XP Home Edition and large directories problems

G

Guest

I'm a new XP Home user with a new Dell box in a LAN populated by Win98SE
machines. I'm astounded by how agonizingly slow XP is in reading large
directories over the LAN, and even in deleting large directories on the local
C: NTFS disk. By comparison, all my older Pentium I and Pentium II clunkers
are blindingly fast at dealing with *very* large file counts in shared
directories across the LAN.

What gives with XP???
 
S

Shenan Stanley

draynes said:
I'm a new XP Home user with a new Dell box in a LAN populated by
Win98SE machines. I'm astounded by how agonizingly slow XP is in
reading large directories over the LAN, and even in deleting large
directories on the local C: NTFS disk. By comparison, all my older
Pentium I and Pentium II clunkers are blindingly fast at dealing
with *very* large file counts in shared directories across the LAN.

What gives with XP???

——

→ **Activity list**:
a: Write out the passage from the forum post on XP and large directories, everything from "Shenan Stanley" down to "shared directories across the LAN.".
b: In the forum post on XP and large directories, what kind of machines make up the rest of the LAN?
c: Condense the first paragraph of the forum post on XP and large directories, beginning "I'm a new XP Home user with a new Dell box," into a shorter version that keeps its main facts.

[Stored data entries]

——

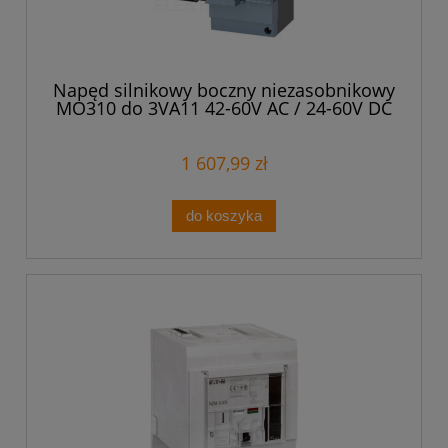
Napęd silnikowy boczny niezasobnikowy
MO310 do 3VA11 42-60V AC / 24-60V DC
3VA9117-0HB10
1 607,99 zł
do koszyka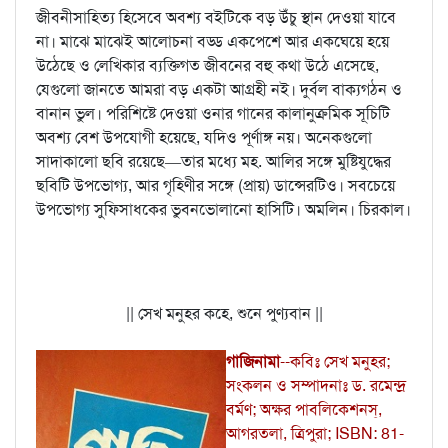
জীবনীসাহিত্য হিসেবে অবশ্য বইটিকে বড় উঁচু স্থান দেওয়া যাবে
না। মাঝে মাঝেই আলোচনা বড্ড একপেশে আর একঘেয়ে হয়ে
উঠেছে ও লেখিকার ব্যক্তিগত জীবনের বহু কথা উঠে এসেছে,
যেগুলো জানতে আমরা বড় একটা আগ্রহী নই। দুর্বল বাক্যগঠন ও
বানান ভুল। পরিশিষ্টে দেওয়া ওনার গানের কালানুক্রমিক সূচিটি
অবশ্য বেশ উপযোগী হয়েছে, যদিও পূর্ণাঙ্গ নয়। অনেকগুলো
সাদাকালো ছবি রয়েছে—তার মধ্যে মহ. আলির সঙ্গে মুষ্টিযুদ্ধের
ছবিটি উপভোগ্য, আর গৃহিণীর সঙ্গে (প্রায়) ডান্সেরটিও। সবচেয়ে
উপভোগ্য সুফিসাধকের ভুবনভোলানো হাসিটি। অমলিন। চিরকাল।
|| সেখ মনুহর কহে, শুনে পুণ্যবান ||
গাজিনামা
--কবিঃ সেখ মনুহর;
সংকলন ও সম্পাদনাঃ ড. রমেন্দ্র
বর্মণ; অক্ষর পাবলিকেশনস্‌,
আগরতলা, ত্রিপুরা; ISBN: 81-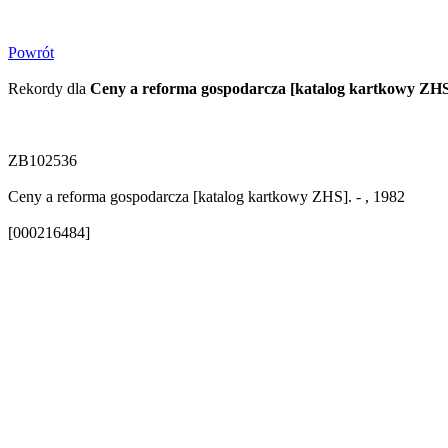
Powrót
Rekordy dla
Ceny a reforma gospodarcza [katalog kartkowy ZH
ZB102536
Ceny a reforma gospodarcza [katalog kartkowy ZHS]. - , 1982
[000216484]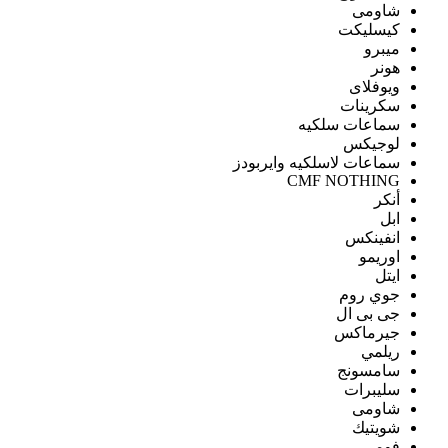
شاومى
كيسليكت
ميبرو
هونر
ويوفلاى
سكرينات
سماعات سلكيه
لوجيكس
سماعات لاسلكيه وايربودز
CMF NOTHING
أنكر
ابل
انفينكس
اوريمو
ايتل
جوي روم
جى بى ال
جيرماكس
ريلمي
سامسونج
سليبرات
شاومى
شويتيك
فومي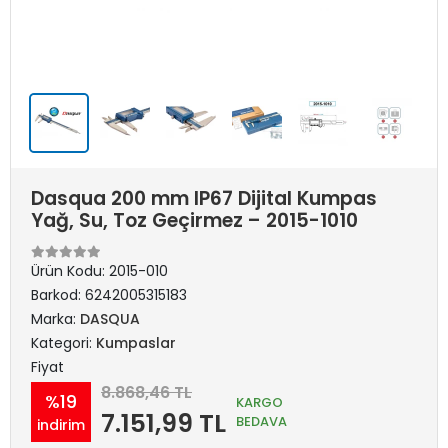
Dasqua 200 mm IP67 Dijital Kumpas
Yağ, Su, Toz Geçirmez – 2015-1010
Ürün Kodu:
2015-010
Barkod:
6242005315183
Marka:
DASQUA
Kategori:
Kumpaslar
Fiyat
8.868,46 TL
%19
KARGO
7.151,99 TL
BEDAVA
indirim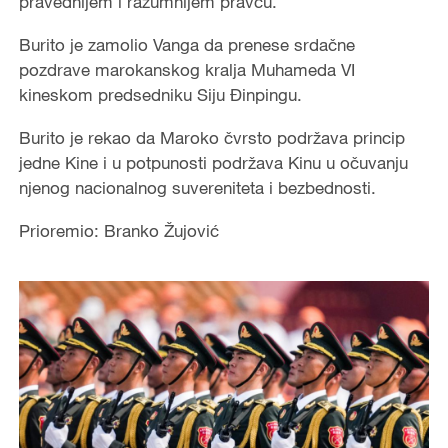
pravednijem i razumnijem pravcu.
Burito je zamolio Vanga da prenese srdačne
pozdrave marokanskog kralja Muhameda VI
kineskom predsedniku Siju Đinpingu.
Burito je rekao da Maroko čvrsto podržava princip
jedne Kine i u potpunosti podržava Kinu u očuvanju
njenog nacionalnog suvereniteta i bezbednosti.
Prioremio: Branko Žujović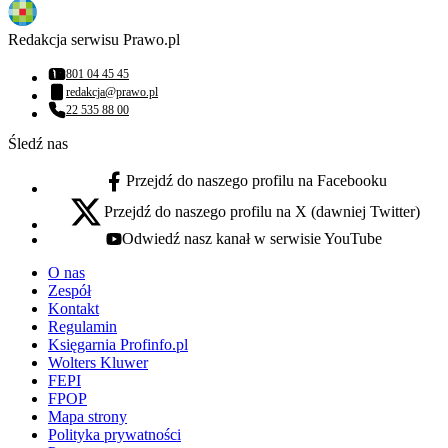
Redakcja serwisu Prawo.pl
801 04 45 45
Numer telefonu:
redakcja@prawo.pl
Adres email:
22 535 88 00
Numer telefonu:
Śledź nas
Przejdź do naszego profilu na Facebooku
facebook - otwiera się w nowej karcie
Przejdź do naszego profilu na X (dawniej Twitter)
x - otwiera się w nowej karcie
Odwiedź nasz kanał w serwisie YouTube
youtube - otwiera się w nowej karcie
O nas
Zespół
Kontakt
Regulamin
Księgarnia Profinfo.pl
Wolters Kluwer
FEPI
FPOP
Mapa strony
Polityka prywatności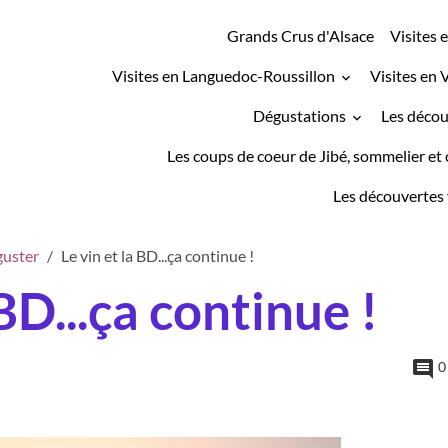
Grands Crus d'Alsace
Visites 
Visites en Languedoc-Roussillon
Visites en 
Dégustations
Les décou
Les coups de coeur de Jibé, sommelier et 
Les découvertes 
guster
Le vin et la BD...ça continue !
 BD...ça continue !
0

——

→ **List of solutions**:
a:
Shenan Stanley

draynes said:
I'm a new XP Home user with a new Dell box in a LAN populated by
Win98SE machines. I'm astounded by how agonizingly slow XP is in
reading large directories over the LAN, and even in deleting large
directories on the local C: NTFS disk. By comparison, all my older
Pentium I and Pentium II clunkers are blindingly fast at dealing
with *very* large file counts in shared directories across the LAN.

b: Win98SE machines.

c: A new XP Home user with a new Dell on a LAN of Win98SE machines finds XP extremely slow at reading large directories over the LAN and at deleting large directories on the local C: NTFS disk. Older Pentium I and II machines handle very large file counts in shared LAN directories far faster.